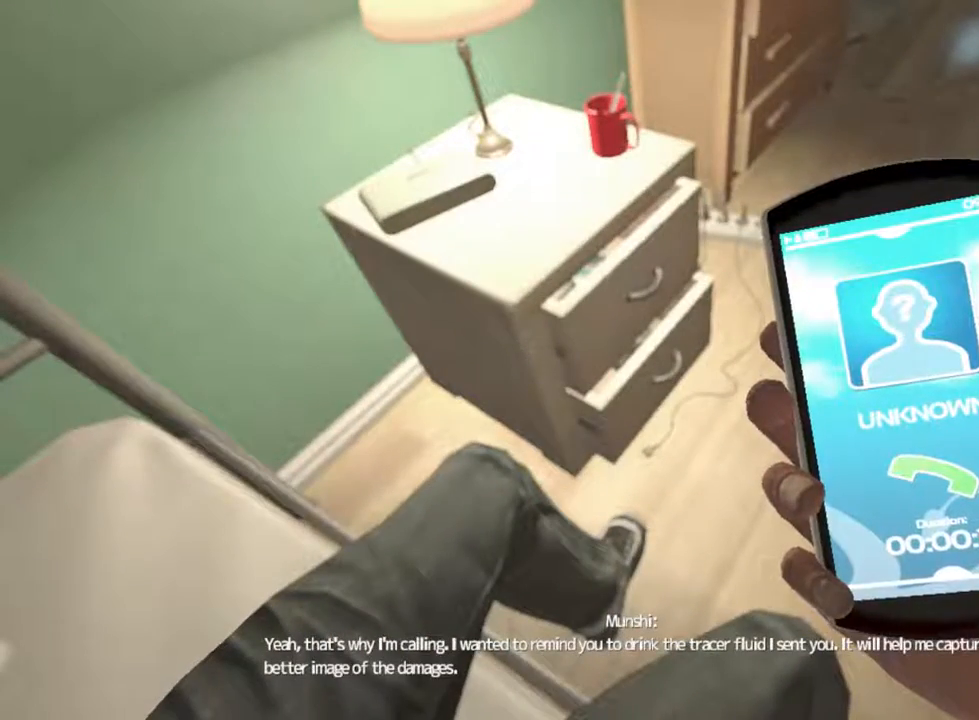
{"keys": ["e"], "mouse": [], "events": []}
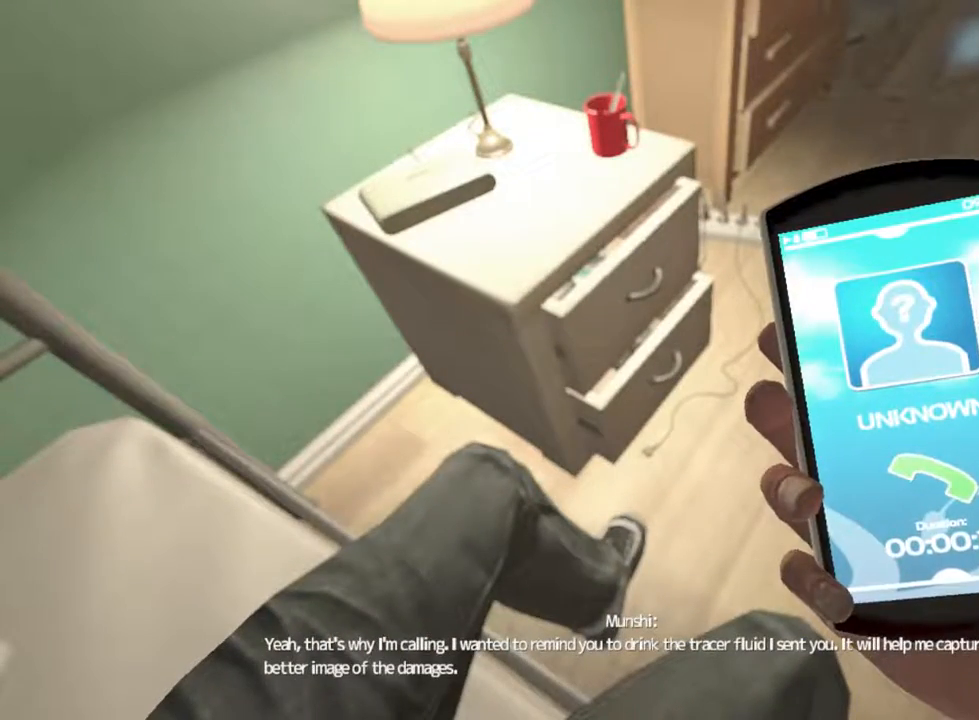
{"keys": ["e"], "mouse": [], "events": []}
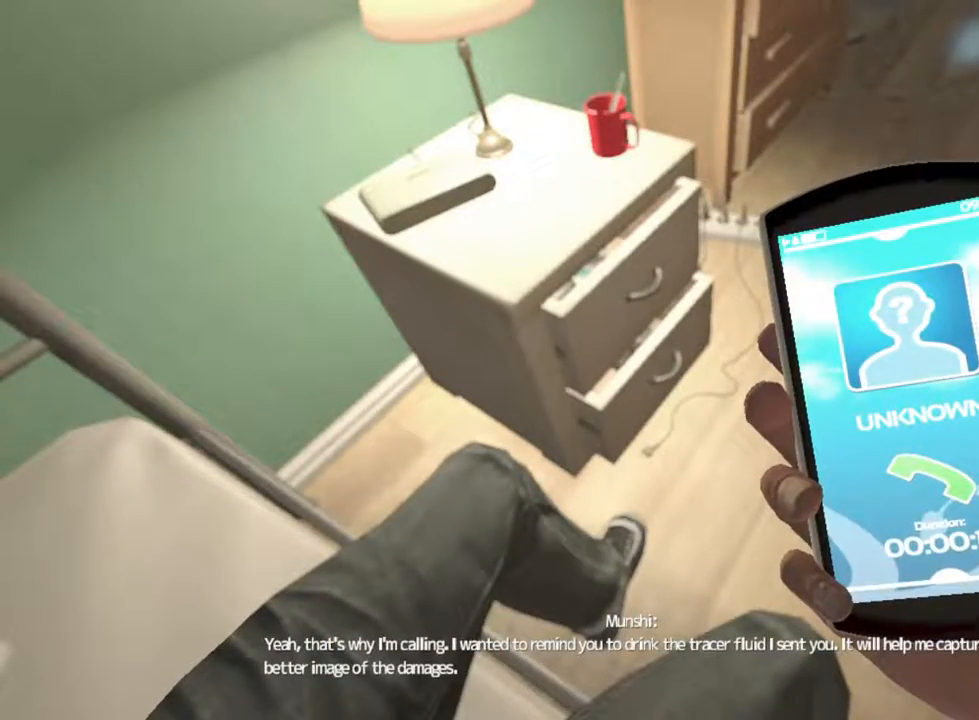
{"keys": ["e"], "mouse": [], "events": []}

▸ **Problem requirements**
Return the data above unchanged. Pictures are not part of the copy.

▸ **Answer below**
{"keys": ["e"], "mouse": [], "events": []}
{"keys": ["e"], "mouse": [], "events": []}
{"keys": ["e"], "mouse": [], "events": []}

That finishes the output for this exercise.